Stored entries:

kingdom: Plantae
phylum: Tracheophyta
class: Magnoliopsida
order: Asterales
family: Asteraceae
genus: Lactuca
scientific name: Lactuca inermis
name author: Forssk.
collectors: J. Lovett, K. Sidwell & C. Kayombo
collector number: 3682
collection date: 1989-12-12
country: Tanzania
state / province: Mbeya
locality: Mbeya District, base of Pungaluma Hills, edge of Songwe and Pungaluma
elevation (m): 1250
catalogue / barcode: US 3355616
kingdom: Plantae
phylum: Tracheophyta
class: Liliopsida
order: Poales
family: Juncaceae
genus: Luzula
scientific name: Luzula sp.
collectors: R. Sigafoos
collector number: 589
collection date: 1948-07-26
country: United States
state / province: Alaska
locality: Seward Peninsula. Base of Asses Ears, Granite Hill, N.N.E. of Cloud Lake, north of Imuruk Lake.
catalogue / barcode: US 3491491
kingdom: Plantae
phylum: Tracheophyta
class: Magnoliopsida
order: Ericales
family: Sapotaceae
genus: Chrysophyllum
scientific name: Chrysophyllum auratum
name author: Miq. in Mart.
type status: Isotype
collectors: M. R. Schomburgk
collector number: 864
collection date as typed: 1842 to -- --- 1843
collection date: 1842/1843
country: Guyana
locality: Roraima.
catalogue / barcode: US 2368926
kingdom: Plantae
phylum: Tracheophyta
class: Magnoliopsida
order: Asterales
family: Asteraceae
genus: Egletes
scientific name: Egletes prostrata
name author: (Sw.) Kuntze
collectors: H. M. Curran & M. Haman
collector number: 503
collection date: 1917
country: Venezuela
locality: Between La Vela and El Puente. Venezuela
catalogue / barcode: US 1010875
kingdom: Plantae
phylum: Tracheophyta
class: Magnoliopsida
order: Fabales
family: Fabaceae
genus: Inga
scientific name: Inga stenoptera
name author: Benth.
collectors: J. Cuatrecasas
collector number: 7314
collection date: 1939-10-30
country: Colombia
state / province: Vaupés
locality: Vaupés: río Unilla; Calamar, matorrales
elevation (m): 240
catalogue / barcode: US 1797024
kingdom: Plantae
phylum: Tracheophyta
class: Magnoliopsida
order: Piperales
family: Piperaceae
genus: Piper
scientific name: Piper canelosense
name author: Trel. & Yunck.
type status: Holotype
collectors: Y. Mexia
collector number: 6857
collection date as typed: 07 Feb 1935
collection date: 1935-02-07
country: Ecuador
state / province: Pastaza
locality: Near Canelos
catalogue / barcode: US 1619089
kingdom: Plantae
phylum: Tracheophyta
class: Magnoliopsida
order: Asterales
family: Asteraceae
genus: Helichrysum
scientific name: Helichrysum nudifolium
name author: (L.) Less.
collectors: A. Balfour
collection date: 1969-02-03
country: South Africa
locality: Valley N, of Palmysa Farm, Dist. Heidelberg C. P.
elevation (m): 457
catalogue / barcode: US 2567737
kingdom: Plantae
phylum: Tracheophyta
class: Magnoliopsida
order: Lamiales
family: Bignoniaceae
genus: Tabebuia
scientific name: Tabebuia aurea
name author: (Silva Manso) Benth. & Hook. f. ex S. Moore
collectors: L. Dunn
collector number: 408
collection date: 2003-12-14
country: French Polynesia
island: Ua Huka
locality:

WHAT TO PRODUCE: Reproduce every line of the material above, keeping each character unchanged.

THE ANSWER:
kingdom: Plantae
phylum: Tracheophyta
class: Magnoliopsida
order: Asterales
family: Asteraceae
genus: Lactuca
scientific name: Lactuca inermis
name author: Forssk.
collectors: J. Lovett, K. Sidwell & C. Kayombo
collector number: 3682
collection date: 1989-12-12
country: Tanzania
state / province: Mbeya
locality: Mbeya District, base of Pungaluma Hills, edge of Songwe and Pungaluma
elevation (m): 1250
catalogue / barcode: US 3355616
kingdom: Plantae
phylum: Tracheophyta
class: Liliopsida
order: Poales
family: Juncaceae
genus: Luzula
scientific name: Luzula sp.
collectors: R. Sigafoos
collector number: 589
collection date: 1948-07-26
country: United States
state / province: Alaska
locality: Seward Peninsula. Base of Asses Ears, Granite Hill, N.N.E. of Cloud Lake, north of Imuruk Lake.
catalogue / barcode: US 3491491
kingdom: Plantae
phylum: Tracheophyta
class: Magnoliopsida
order: Ericales
family: Sapotaceae
genus: Chrysophyllum
scientific name: Chrysophyllum auratum
name author: Miq. in Mart.
type status: Isotype
collectors: M. R. Schomburgk
collector number: 864
collection date as typed: 1842 to -- --- 1843
collection date: 1842/1843
country: Guyana
locality: Roraima.
catalogue / barcode: US 2368926
kingdom: Plantae
phylum: Tracheophyta
class: Magnoliopsida
order: Asterales
family: Asteraceae
genus: Egletes
scientific name: Egletes prostrata
name author: (Sw.) Kuntze
collectors: H. M. Curran & M. Haman
collector number: 503
collection date: 1917
country: Venezuela
locality: Between La Vela and El Puente. Venezuela
catalogue / barcode: US 1010875
kingdom: Plantae
phylum: Tracheophyta
class: Magnoliopsida
order: Fabales
family: Fabaceae
genus: Inga
scientific name: Inga stenoptera
name author: Benth.
collectors: J. Cuatrecasas
collector number: 7314
collection date: 1939-10-30
country: Colombia
state / province: Vaupés
locality: Vaupés: río Unilla; Calamar, matorrales
elevation (m): 240
catalogue / barcode: US 1797024
kingdom: Plantae
phylum: Tracheophyta
class: Magnoliopsida
order: Piperales
family: Piperaceae
genus: Piper
scientific name: Piper canelosense
name author: Trel. & Yunck.
type status: Holotype
collectors: Y. Mexia
collector number: 6857
collection date as typed: 07 Feb 1935
collection date: 1935-02-07
country: Ecuador
state / province: Pastaza
locality: Near Canelos
catalogue / barcode: US 1619089
kingdom: Plantae
phylum: Tracheophyta
class: Magnoliopsida
order: Asterales
family: Asteraceae
genus: Helichrysum
scientific name: Helichrysum nudifolium
name author: (L.) Less.
collectors: A. Balfour
collection date: 1969-02-03
country: South Africa
locality: Valley N, of Palmysa Farm, Dist. Heidelberg C. P.
elevation (m): 457
catalogue / barcode: US 2567737
kingdom: Plantae
phylum: Tracheophyta
class: Magnoliopsida
order: Lamiales
family: Bignoniaceae
genus: Tabebuia
scientific name: Tabebuia aurea
name author: (Silva Manso) Benth. & Hook. f. ex S. Moore
collectors: L. Dunn
collector number: 408
collection date: 2003-12-14
country: French Polynesia
island: Ua Huka
locality:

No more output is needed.